Feedback is not just about evaluating past performance; it's a strategic tool for adaptation and growth. By systematically gathering and acting on feedback from customers, development teams, and sales and marketing teams, organizations can ensure that their projects remain relevant, competitive, and aligned with their target audience's evolving needs. Continuous feedback and adaptation are essential for staying agile in a rapidly changing business environment.

Activity 10: Measure Progress

When leadership and teams created challenges in Activity 2 - Identify Challenges and Activity 3 - Define Success, they also created outcome measures and indicators. Regularly updating these measurements' current values is the true indicator of progress. There are a couple of confounding issues when measuring progress using these indicators:

  1. They move too slowly, and the impact isn’t seen as measurable for some time after delivery.

  2. Other factors can move those metrics unrelated to your delivered idea or service.

The first issue means that we must wait (often a long period) before the idea gains traction. The second involves a more intentional way of assessing impact.

Design of Experiments

Understanding the effectiveness of our ideas goes beyond simple measurement; it involves thoughtful experiment design. It's important to recognize that correlation does not imply causation. We need to ensure that any observed improvements are not coincidental but truly caused by our actions. This involves careful experimentation and comparison with control groups that did not receive the new feature.

* Parts of the exercise
a – Repeat the excerpt on measuring progress starting at "1. They move" and ending at "the new feature.", but swap "metrics" for "measures".
b – Carry the excerpt on measuring progress forward from the point where it stops.

* Available data

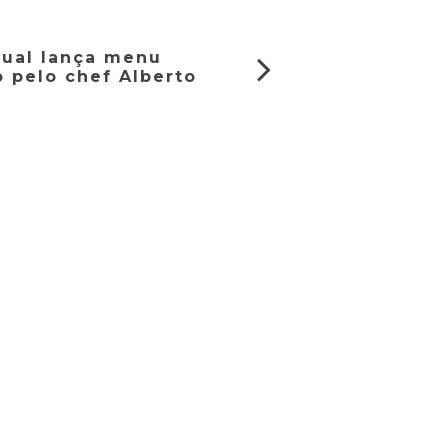
tual lança menu
o pelo chef Alberto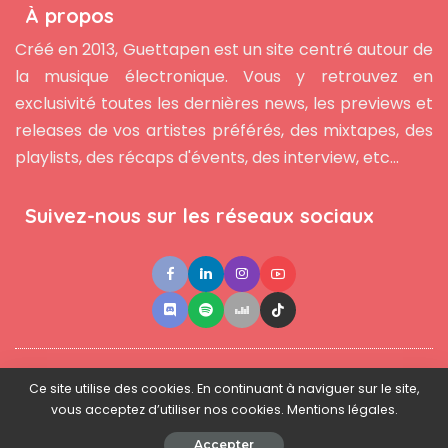
À propos
Créé en 2013, Guettapen est un site centré autour de
la musique électronique. Vous y retrouvez en
exclusivité toutes les dernières news, les previews et
releases de vos artistes préférés, des mixtapes, des
playlists, des récaps d'évents, des interview, etc...
Suivez-nous sur les réseaux sociaux
●
●
●
Contact
Newsletter
L'équipe
Mentions légales
Ce site utilise des cookies. En continuant à naviguer sur le site,
vous acceptez d’utiliser nos cookies. Mentions légales.
© 2025 - www.guettapen.com - Tous droits réservés.
Accepter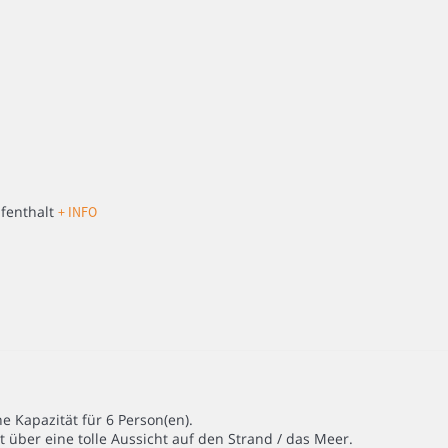
fenthalt
+ INFO
e Kapazität für 6 Person(en).
 über eine tolle Aussicht auf den Strand / das Meer.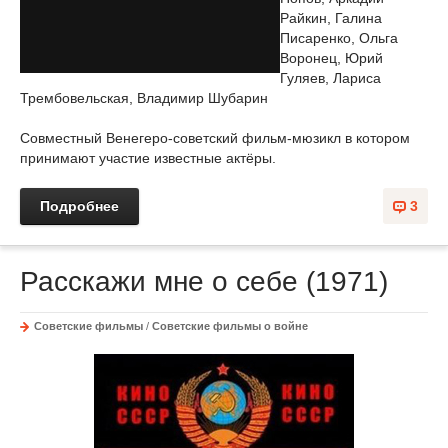
Райкин, Галина
Писаренко, Ольга
Воронец, Юрий
Гуляев, Лариса
Трембовельская, Владимир Шубарин
Совместный Венегеро-советский фильм-мюзикл в котором
принимают участие известные актёры.
Подробнее
3
Расскажи мне о себе (1971)
Советские фильмы
/
Советские фильмы о войне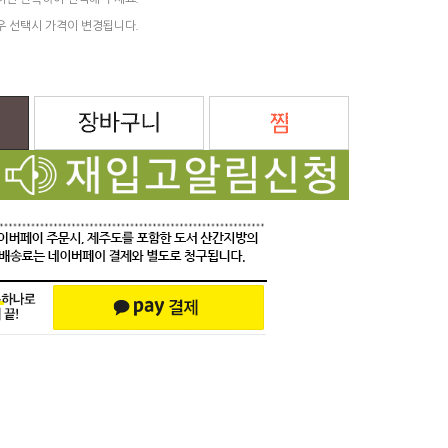
려면 반복하여 선택해 주세요.
우 선택시 가격이 변경됩니다.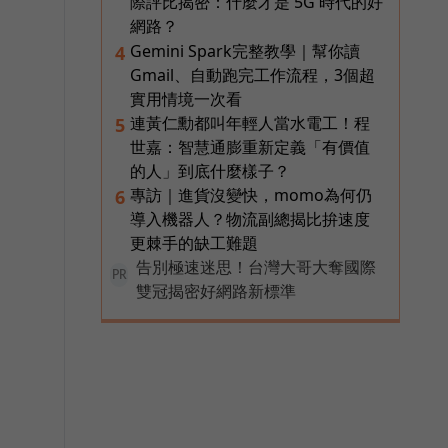
際評比揭密：什麼才是 5G 時代的好
網路？
Gemini Spark完整教學｜幫你讀
4
Gmail、自動跑完工作流程，3個超
實用情境一次看
連黃仁勳都叫年輕人當水電工！程
5
世嘉：智慧通膨重新定義「有價值
的人」到底什麼樣子？
專訪｜進貨沒變快，momo為何仍
6
導入機器人？物流副總揭比拚速度
更棘手的缺工難題
告別極速迷思！台灣大哥大奪國際
PR
雙冠揭密好網路新標準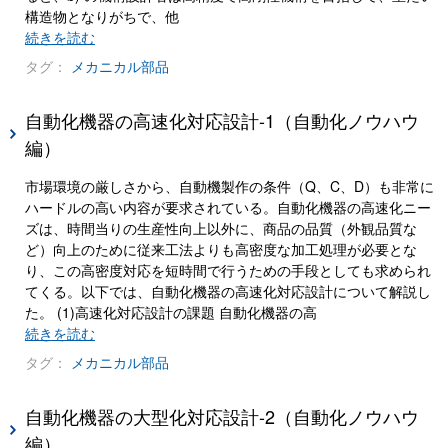
構造物となりがちで、他
続きを読む
タグ：
メカニカル部品
自動化機器の高速化対応設計-1（自動化ノウハウ
編）
市場環境の厳しさから、自動機製作の条件（Q、C、D）も非常に
ハードルの高い内容が要求されている。自動化機器の高速化ニー
ズは、時間当りの生産性向上以外に、商品の品質（外観品質な
ど）向上のために従来工法よりも高密度な加工処理が必要とな
り、この高密度対応を短時間で行うための手段としても求められ
てくる。以下では、自動化機器の高速化対応設計について解説し
た。 (1)高速化対応設計の課題 自動化機器の高
続きを読む
タグ：
メカニカル部品
自動化機器の大型化対応設計-2（自動化ノウハウ
編）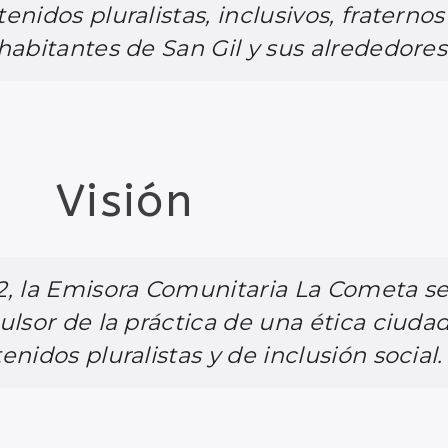
diciones de vida justas, mediante la
enidos pluralistas, inclusivos, fraternos
habitantes de San Gil y sus alrededores
Visión
2, la Emisora Comunitaria La Cometa se
pulsor de la práctica de una ética ciuda
enidos pluralistas y de inclusión social.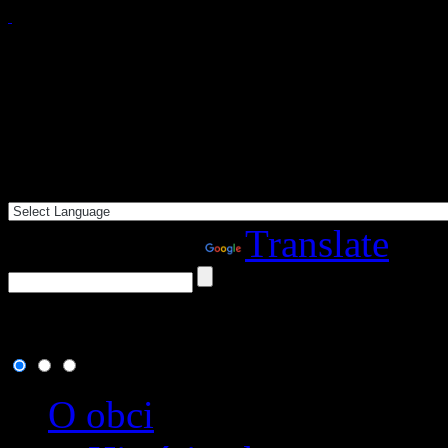
Powered by
Translate
9. august 2026
, dnes osla
O obci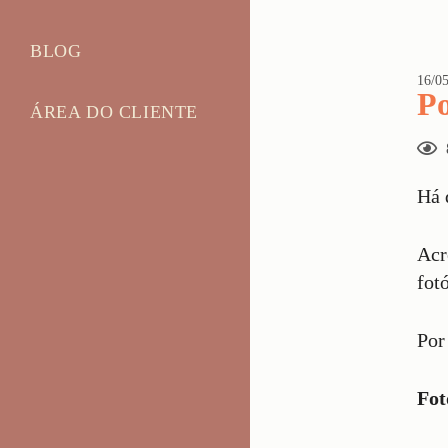
BLOG
16/05
Po
ÁREA DO CLIENTE
Há 
Acr
fot
Por
Fot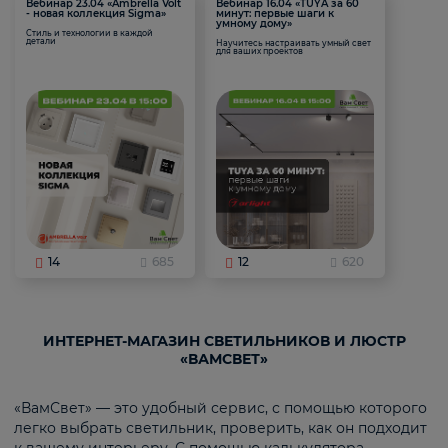
Вебинар 23.04 «Ambrella Volt
Вебинар 16.04 «TUYA за 60
- новая коллекция Sigma»
минут: первые шаги к
умному дому»
Стиль и технологии в каждой
детали
Научитесь настраивать умный свет
для ваших проектов
14
685
12
620
ИНТЕРНЕТ-МАГАЗИН СВЕТИЛЬНИКОВ И ЛЮСТР
«ВАМСВЕТ»
«ВамСвет» — это удобный сервис, с помощью которого
легко выбрать светильник, проверить, как он подходит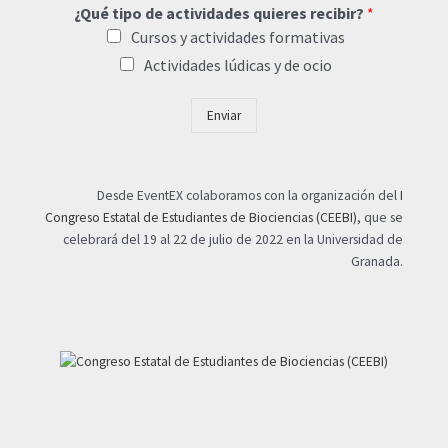
¿Qué tipo de actividades quieres recibir?
*
Cursos y actividades formativas
Actividades lúdicas y de ocio
Enviar
Desde EventEX colaboramos con la organización del
I
Congreso Estatal de Estudiantes de Biociencias (CEEBI)
, que se
celebrará del 19 al 22 de julio de 2022 en la Universidad de
Granada.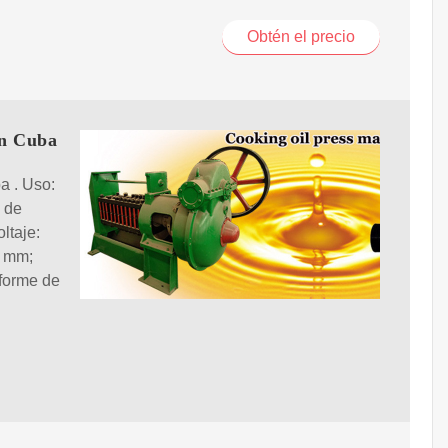
Obtén el precio
en Cuba
a . Uso:
e de
ltaje:
0 mm;
nforme de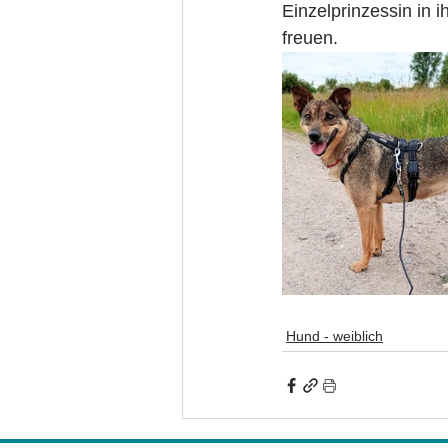
Einzelprinzessin in 
freuen. 
Hund - weiblich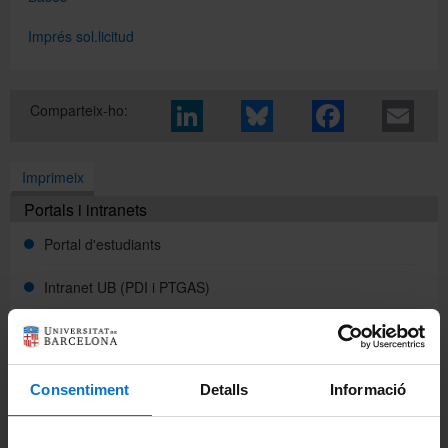
Imprés sol.licitud
Directori
Comparteix-ho:
Español
Imprimeix
English
Portals i intranets
Portal d'estudiants
Intranet UB (PDI i PTGAS)
Campus Virtual
Alumni UB
Consentiment
Detalls
Informació
La Facultat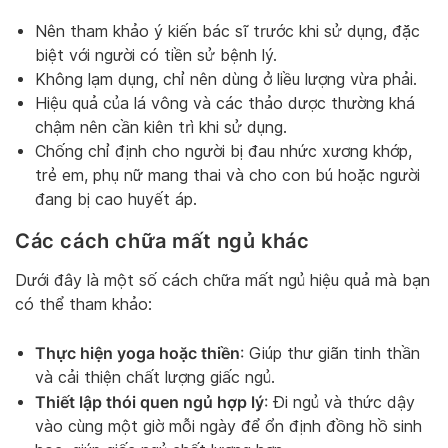
Nên tham khảo ý kiến bác sĩ trước khi sử dụng, đặc
biệt với người có tiền sử bệnh lý.
Không lạm dụng, chỉ nên dùng ở liều lượng vừa phải.
Hiệu quả của lá vông và các thảo dược thường khá
chậm nên cần kiên trì khi sử dụng.
Chống chỉ định cho người bị đau nhức xương khớp,
trẻ em, phụ nữ mang thai và cho con bú hoặc người
đang bị cao huyết áp.
Các cách chữa mất ngủ khác
Dưới đây là một số cách chữa mất ngủ hiệu quả mà bạn
có thể tham khảo:
Thực hiện yoga hoặc thiền
: Giúp thư giãn tinh thần
và cải thiện chất lượng giấc ngủ.
Thiết lập thói quen ngủ hợp lý
: Đi ngủ và thức dậy
vào cùng một giờ mỗi ngày để ổn định đồng hồ sinh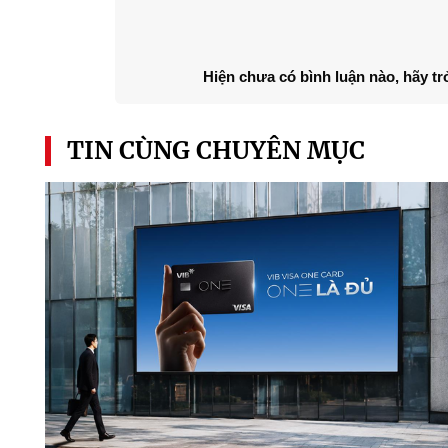
Hiện chưa có bình luận nào, hãy tr
TIN CÙNG CHUYÊN MỤC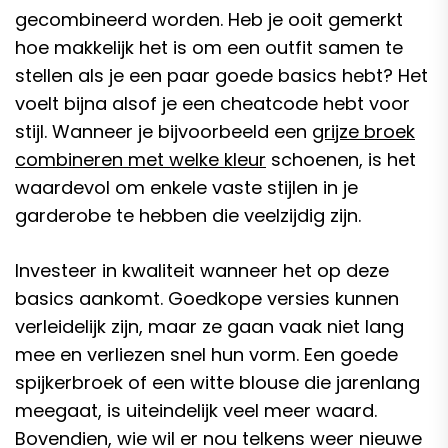
gecombineerd worden. Heb je ooit gemerkt
hoe makkelijk het is om een outfit samen te
stellen als je een paar goede basics hebt? Het
voelt bijna alsof je een cheatcode hebt voor
stijl. Wanneer je bijvoorbeeld een
grijze broek
combineren met welke kleur
schoenen, is het
waardevol om enkele vaste stijlen in je
garderobe te hebben die veelzijdig zijn.
Investeer in kwaliteit wanneer het op deze
basics aankomt. Goedkope versies kunnen
verleidelijk zijn, maar ze gaan vaak niet lang
mee en verliezen snel hun vorm. Een goede
spijkerbroek of een witte blouse die jarenlang
meegaat, is uiteindelijk veel meer waard.
Bovendien, wie wil er nou telkens weer nieuwe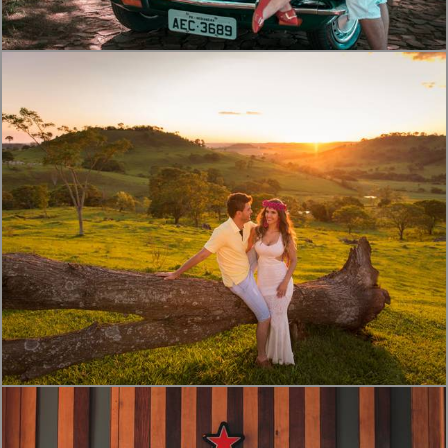
1551
1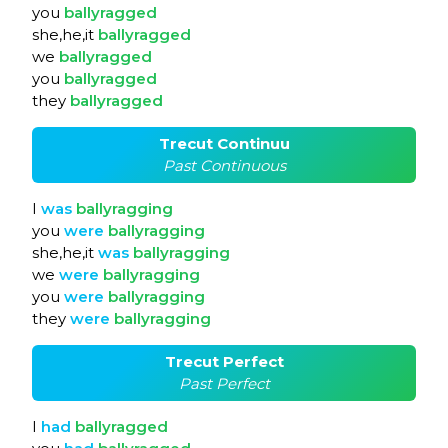
you
ballyragged
she,he,it
ballyragged
we
ballyragged
you
ballyragged
they
ballyragged
Trecut Continuu
Past Continuous
I
was
ballyragging
you
were
ballyragging
she,he,it
was
ballyragging
we
were
ballyragging
you
were
ballyragging
they
were
ballyragging
Trecut Perfect
Past Perfect
I
had
ballyragged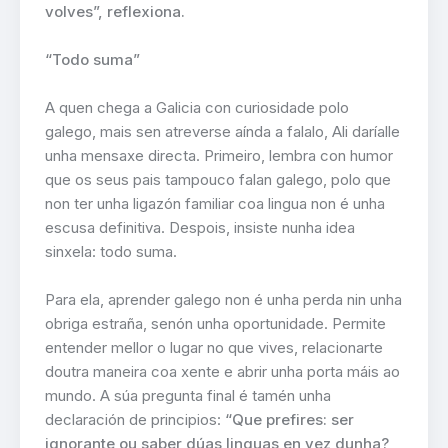
volves”, reflexiona.
“Todo suma”
A quen chega a Galicia con curiosidade polo
galego, mais sen atreverse aínda a falalo, Ali daríalle
unha mensaxe directa. Primeiro, lembra con humor
que os seus pais tampouco falan galego, polo que
non ter unha ligazón familiar coa lingua non é unha
escusa definitiva. Despois, insiste nunha idea
sinxela: todo suma.
Para ela, aprender galego non é unha perda nin unha
obriga estraña, senón unha oportunidade. Permite
entender mellor o lugar no que vives, relacionarte
doutra maneira coa xente e abrir unha porta máis ao
mundo. A súa pregunta final é tamén unha
declaración de principios:
“Que prefires: ser
ignorante ou saber dúas linguas en vez dunha?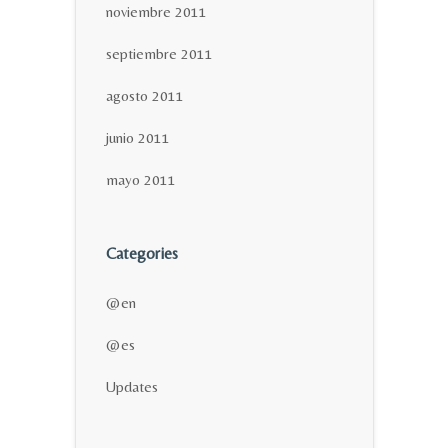
noviembre 2011
septiembre 2011
agosto 2011
junio 2011
mayo 2011
Categories
@en
@es
Updates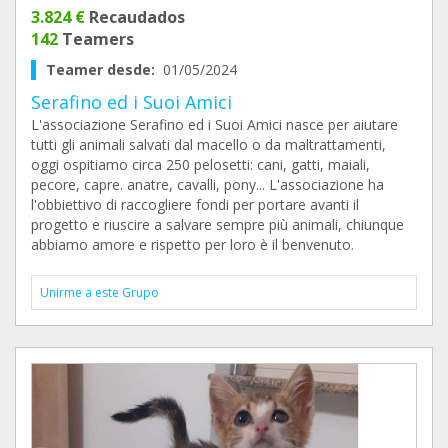
3.824 €
Recaudados
142
Teamers
Teamer desde:
01/05/2024
Serafino ed i Suoi Amici
L'associazione Serafino ed i Suoi Amici nasce per aiutare
tutti gli animali salvati dal macello o da maltrattamenti,
oggi ospitiamo circa 250 pelosetti: cani, gatti, maiali,
pecore, capre. anatre, cavalli, pony... L'associazione ha
l'obbiettivo di raccogliere fondi per portare avanti il
progetto e riuscire a salvare sempre più animali, chiunque
abbiamo amore e rispetto per loro è il benvenuto.
Unirme a este Grupo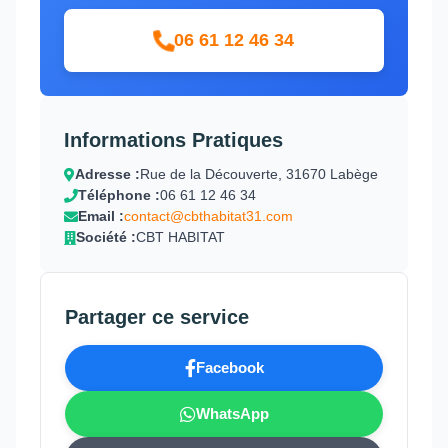
06 61 12 46 34
Informations Pratiques
Adresse :
Rue de la Découverte, 31670 Labège
Téléphone :
06 61 12 46 34
Email :
contact@cbthabitat31.com
Société :
CBT HABITAT
Partager ce service
Facebook
WhatsApp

* Your written answers
a –
1. They move too slowly, and the impact isn’t seen as measurable for some time after delivery.

  2. Other factors can move those measures unrelated to your delivered idea or service.

The first issue means that we must wait (often a long period) before the idea gains traction. The second involves a more intentional way of assessing impact.

Design of Experiments

Understanding the effectiveness of our ideas goes beyond simple measurement; it involves thoughtful experiment design. It's important to recognize that correlation does not imply causation. We need to ensure that any observed improvements are not coincidental but truly caused by our actions. This involves careful experimentation and comparison with control groups that did not receive the new feature.

b –
Each idea can affect our metrics differently, depending on how it's rolled out. For example, if we introduce an idea to a small segment of our user base, we shouldn't expect it to impact all users immediately, only those with access to the new idea. This process helps us determine whether the changes in metrics are directly attributable to our interventions or other external factors. For instance, if we observe a significant improvement in customer satisfaction among users who accessed a new feature compared to a control group, we can be more confident that our intervention was successful.

This topic is beyond the scope of this CASE introduction, but there are generally two ways to design proper experiments to understand causation:

  1. Randomized Controlled Trials (RCTs): Consider using an RCT in which you randomly assign participants to either a control or treatment group. RCTs are the gold standard for determining causality, and they could be as simple as giving access to a set of beta users or using A/B testing software that turns a feature on for a portion of the customers.

  2. Before-and-After Studies: If RCTs are not feasible, you can compare outcomes before and after the implementation. Ensure that external factors are minimized as much as possible. It can be nearly impossible to isolate all external factors, but knowing and discussing them is a good starting point.

The need for more formality is contextual, depending on the type of product or service you are delivering. We call it out here to ensure leadership and teams discuss measurements and outcomes with the right skepticism. It is easy to take an “improving metric” and allocate credit to your ideas.

It's essential to establish a causal relationship between our deliveries and the observed changes in metrics, but this is not as straightforward as tracking metrics over time; it requires setting up control groups to truly understand the impact of our interventions. By doing so, we can differentiate genuine success from market trends or external factors, ensuring that our strategies are effective and tailored to market needs.

Activity 11: Adapting the Organization and Strategy

Leveraging feedback, measures, and lessons from previous projects is essential for driving future success and organizational growth. As strategy evolves, it becomes crucial to identify and address deficiencies within the organization, from structural design to team composition and skill sets. This adaptive approach not only enhances project delivery but also ensures that the right ideas are executed more efficiently. Here’s how organizations can integrate past insights into future planning and organizational development.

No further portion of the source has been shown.